One of the first interesting things to note was the presence, for no apparent reason, of Vice President Joe Biden at the ceremony. Importantly, the veep said nothing audible to those present, and if the president and his staff are smart, they will do everything in their power to keep Biden from saying anything about the judge and the confirmation process until she is sworn in, robed, and ensconced in her office in the Supreme Court Building.
The president’s remarks in introducing Sotomayor were remarkable for what they did not say as well as for what he emphasized. Completely lacking was any reference, other than in passing, to the criteria most important for a nominee to sit on the High Court. The president’s remarks contained nothing about the judge’s views of such vitally important matters as will certainly color her decisions as a Supreme Court Justice if confirmed — her understanding of the Constitution, of the concepts of separation of powers and limited powers, and of judicial limits, were left unmentioned.
What we did discover in the president’s effusive introductory comments is that Judge Sotomayor had a tough childhood in the Bronx, has a wonderful mother, has had a solid career in the practice of the law, read “Nancy Drew” mysteries as a child, suffers from diabetes, and has a “common touch.” All this is perhaps interesting, and might even be of passing relevance were the president introducing the new secretary of health and human services. But these bits of information — other than discussion of the nominee’s legal career — are irrelevant (or ought to be) in determining whether a person is fit to serve on the highest court in the land.

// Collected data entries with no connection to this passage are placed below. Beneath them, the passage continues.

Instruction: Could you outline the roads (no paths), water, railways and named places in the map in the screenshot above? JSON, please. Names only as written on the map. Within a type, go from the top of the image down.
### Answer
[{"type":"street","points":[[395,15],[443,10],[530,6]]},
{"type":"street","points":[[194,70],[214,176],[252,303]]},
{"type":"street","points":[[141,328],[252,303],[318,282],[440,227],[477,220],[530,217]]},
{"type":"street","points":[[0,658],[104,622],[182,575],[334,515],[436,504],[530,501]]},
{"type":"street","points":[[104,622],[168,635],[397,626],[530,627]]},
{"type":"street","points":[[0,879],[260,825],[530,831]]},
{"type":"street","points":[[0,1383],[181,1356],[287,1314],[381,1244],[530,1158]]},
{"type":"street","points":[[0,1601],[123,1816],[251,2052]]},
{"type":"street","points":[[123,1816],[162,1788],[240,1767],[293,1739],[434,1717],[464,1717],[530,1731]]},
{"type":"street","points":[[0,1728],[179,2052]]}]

The president attempted somewhat awkwardly to interject humor into what should have been a serious event; referencing baseball twice — first in referring to Judge Sotomayor’s role in a case involving the 1994-95 Major League Baseball strike, and then drawing attention to the fact she grew up near Yankee stadium in the Bronx. Again, information utterly irrelevant to what should have been the task at hand.
All this was followed by an admonition by Obama that the Senate conclude the confirmation process before its summer recess. The implied message is, why take time to uncover additional information or analyze Judge Sotomayor’s prior works, when the president has told us everything he believes is important in selecting a Supreme Court justice.

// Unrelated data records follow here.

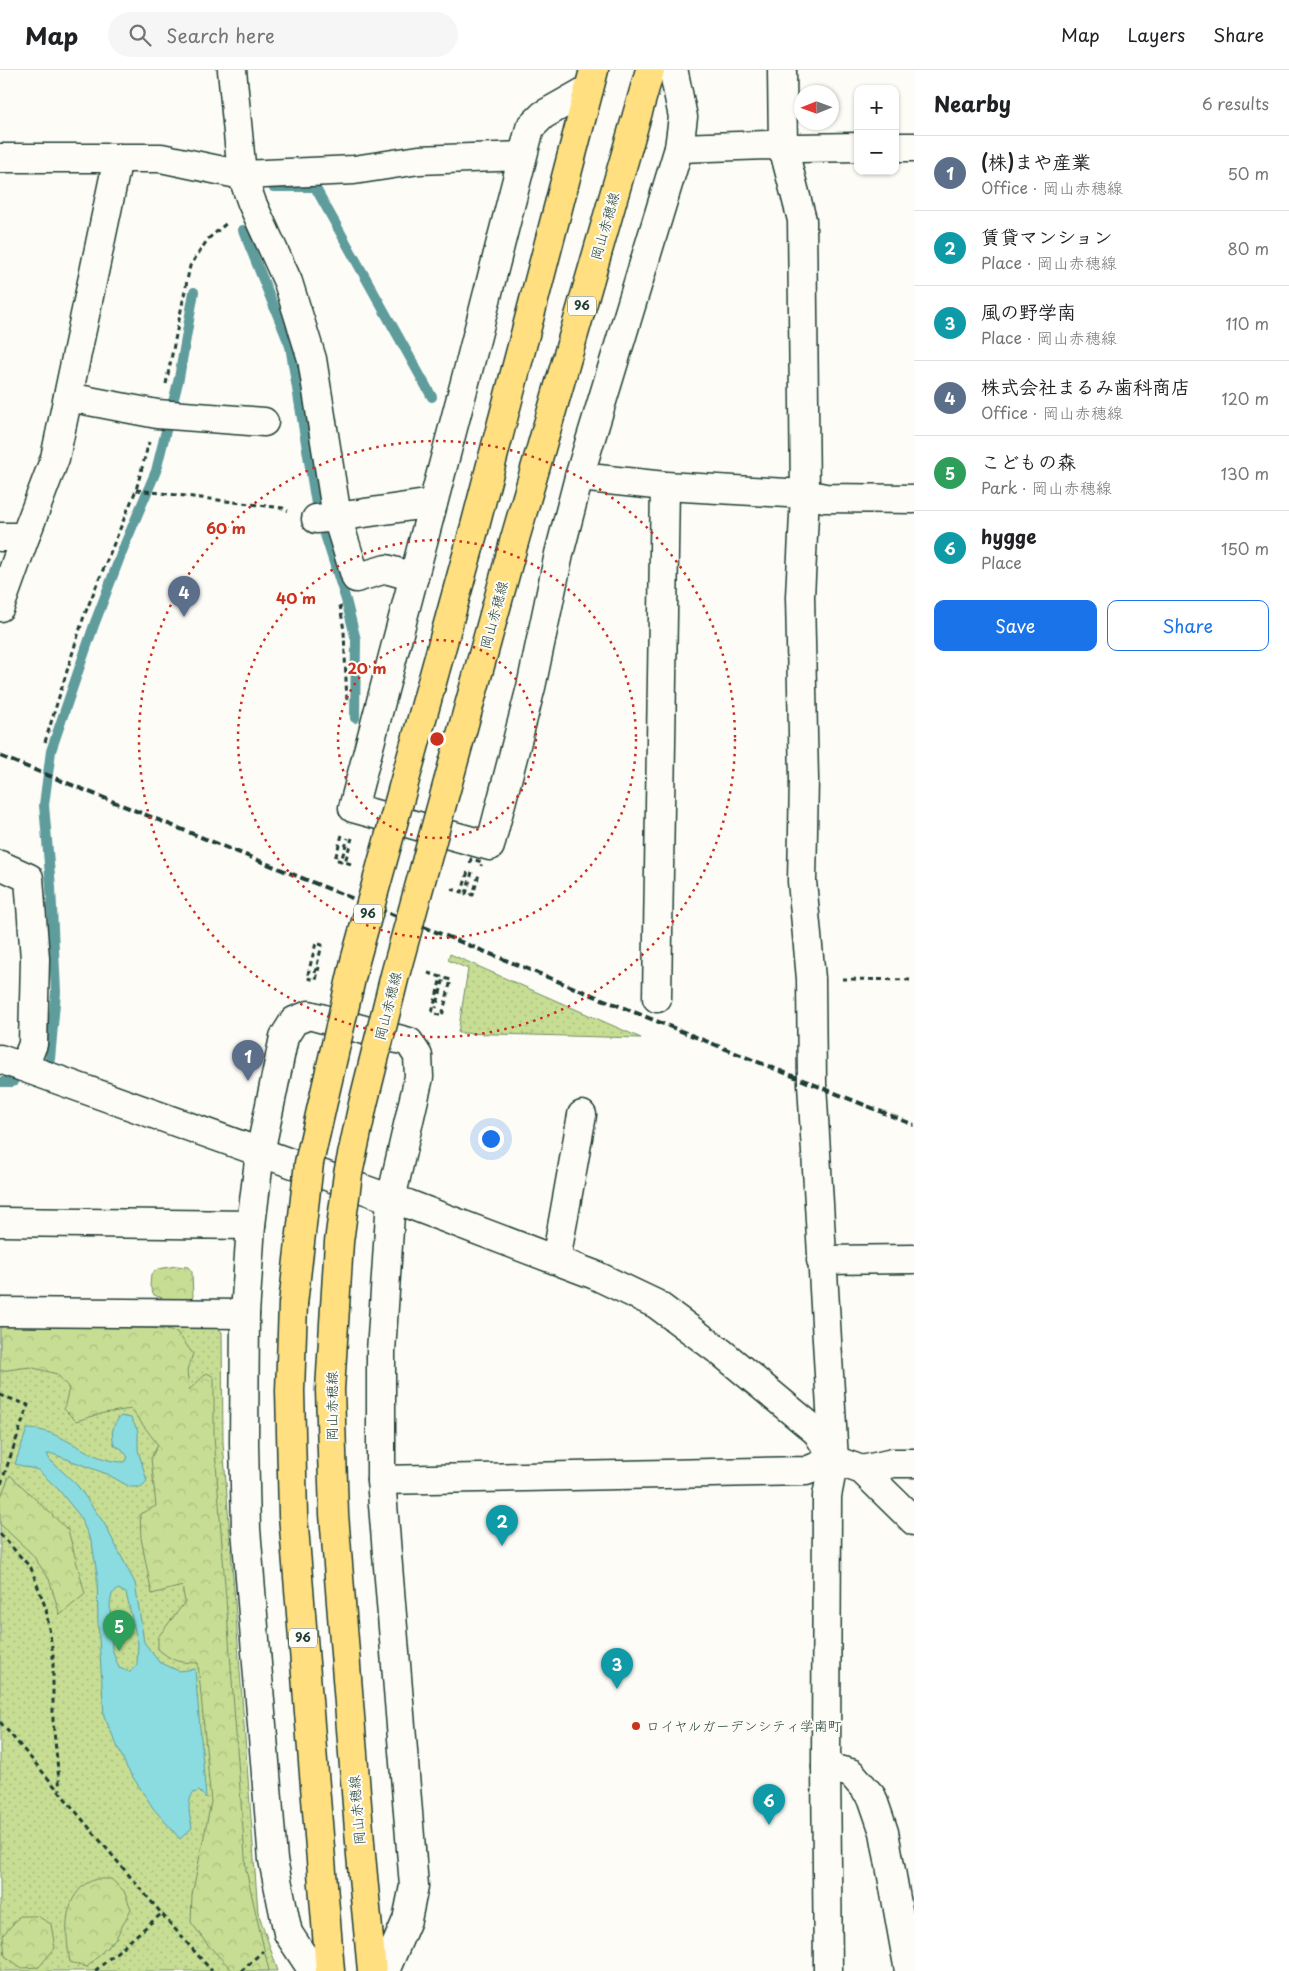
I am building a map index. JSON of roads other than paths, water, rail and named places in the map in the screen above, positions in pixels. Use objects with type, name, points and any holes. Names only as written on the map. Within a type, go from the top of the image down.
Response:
[{"type":"main road","name":"岡山赤穂線","points":[[372,1971],[359,1836],[334,1514],[330,1390],[339,1242],[348,1174],[395,975],[514,542],[650,70]]},
{"type":"main road","name":"96","points":[[330,1971],[293,1515],[290,1391],[293,1304],[309,1163],[357,952],[474,530],[591,79]]},
{"type":"street","points":[[232,70],[242,175],[252,203],[288,282],[312,359],[325,518],[356,578],[386,569],[414,577]]},
{"type":"street","points":[[591,79],[543,115],[530,128],[521,156],[470,363],[353,808],[490,846],[531,687],[559,554],[579,477],[679,148],[682,116],[672,70]]},
{"type":"street","points":[[782,70],[783,147],[802,220],[805,494],[800,597],[804,780],[802,881],[811,979],[812,1084],[834,1460],[827,1496],[826,1767],[828,1971]]},
{"type":"street","points":[[679,148],[768,145],[783,147],[854,147]]},
{"type":"street","points":[[899,147],[914,146]]},
{"type":"street","points":[[0,158],[161,158],[242,175],[354,170],[419,160],[521,156]]},
{"type":"street","points":[[0,607],[13,537],[55,458],[118,158]]},
{"type":"street","points":[[68,396],[165,415],[264,422]]},
{"type":"street","points":[[579,477],[665,486],[805,494],[825,498],[914,499]]},
{"type":"street","points":[[657,998],[665,486]]},
{"type":"street","points":[[325,518],[433,504]]},
{"type":"street","points":[[0,865],[29,878],[35,959],[34,1044],[12,1063],[260,1153],[408,1204],[595,1275],[656,1304],[722,1353],[817,1432],[834,1460],[862,1470],[914,1521]]},
{"type":"street","points":[[313,1971],[288,1932],[273,1860],[246,1529],[244,1443],[245,1314],[251,1225],[260,1153],[284,1037],[294,1021],[309,1015],[409,1042],[418,1056],[419,1077],[391,1199],[381,1352],[381,1480],[414,1886],[407,1920],[385,1971]]},
{"type":"street","points":[[556,1260],[582,1115]]},
{"type":"street","points":[[0,1222],[251,1225]]},
{"type":"street","points":[[821,1260],[914,1259]]},
{"type":"street","points":[[0,1312],[245,1314]]},
{"type":"street","points":[[381,1480],[806,1471],[834,1460]]},
{"type":"street","points":[[862,1470],[893,1463],[914,1463]]},
{"type":"street","points":[[826,1767],[851,1773],[872,1797],[884,1832],[909,1971]]},
{"type":"water","points":[[121,1416],[131,1418],[138,1431],[138,1450],[147,1481],[141,1487],[130,1487],[107,1474],[53,1454],[47,1454],[50,1460],[77,1485],[104,1523],[135,1583],[144,1642],[159,1662],[179,1671],[195,1669],[206,1798],[199,1791],[193,1793],[189,1806],[192,1828],[180,1839],[153,1808],[127,1768],[104,1716],[97,1574],[92,1543],[79,1515],[58,1489],[38,1470],[15,1464],[27,1429],[40,1430],[52,1434],[100,1457],[112,1461],[125,1462],[128,1457],[122,1449],[114,1445],[113,1440],[113,1429]],"holes":[[[118,1589],[126,1593],[138,1644],[137,1664],[130,1672],[119,1668],[112,1649],[110,1604],[112,1594]]]},
{"type":"waterway","points":[[273,187],[315,187],[432,397]]},
{"type":"waterway","points":[[243,230],[290,346],[317,510],[346,600],[356,640],[355,718]]},
{"type":"waterway","points":[[50,1059],[56,992],[51,887],[44,805],[51,751],[94,625],[156,471],[179,378],[194,292]]},
{"type":"waterway","points":[[0,1082],[13,1082]]},
{"type":"railway","points":[[0,756],[914,1125]]},
{"type":"place","name":"株式会社まるみ歯科商店","points":[[184,617]]},
{"type":"place","name":"(株)まや産業","points":[[248,1081]]},
{"type":"place","name":"賃貸マンション","points":[[502,1546]]},
{"type":"place","name":"こどもの森","points":[[119,1651]]},
{"type":"place","name":"風の野学南","points":[[617,1689]]},
{"type":"place","name":"ロイヤルガーデンシティ学南町","points":[[636,1726]]},
{"type":"place","name":"hygge","points":[[769,1825]]}]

Except, of course — we haven’t been told even close to what we need to know to decide whether Judge Sonia Sotomayor is truly and fully qualified in intellect, temperment and understanding of the law to serve on the Supreme Court for the remainder of her life, and to pass judgement on perhaps the most intimate aspects of our life in America. We have been told, quite irrelevantly, that she is possessed of “empathy” for the “poor.” What we don’t know yet is whether her empathy with the Constitution is as profound.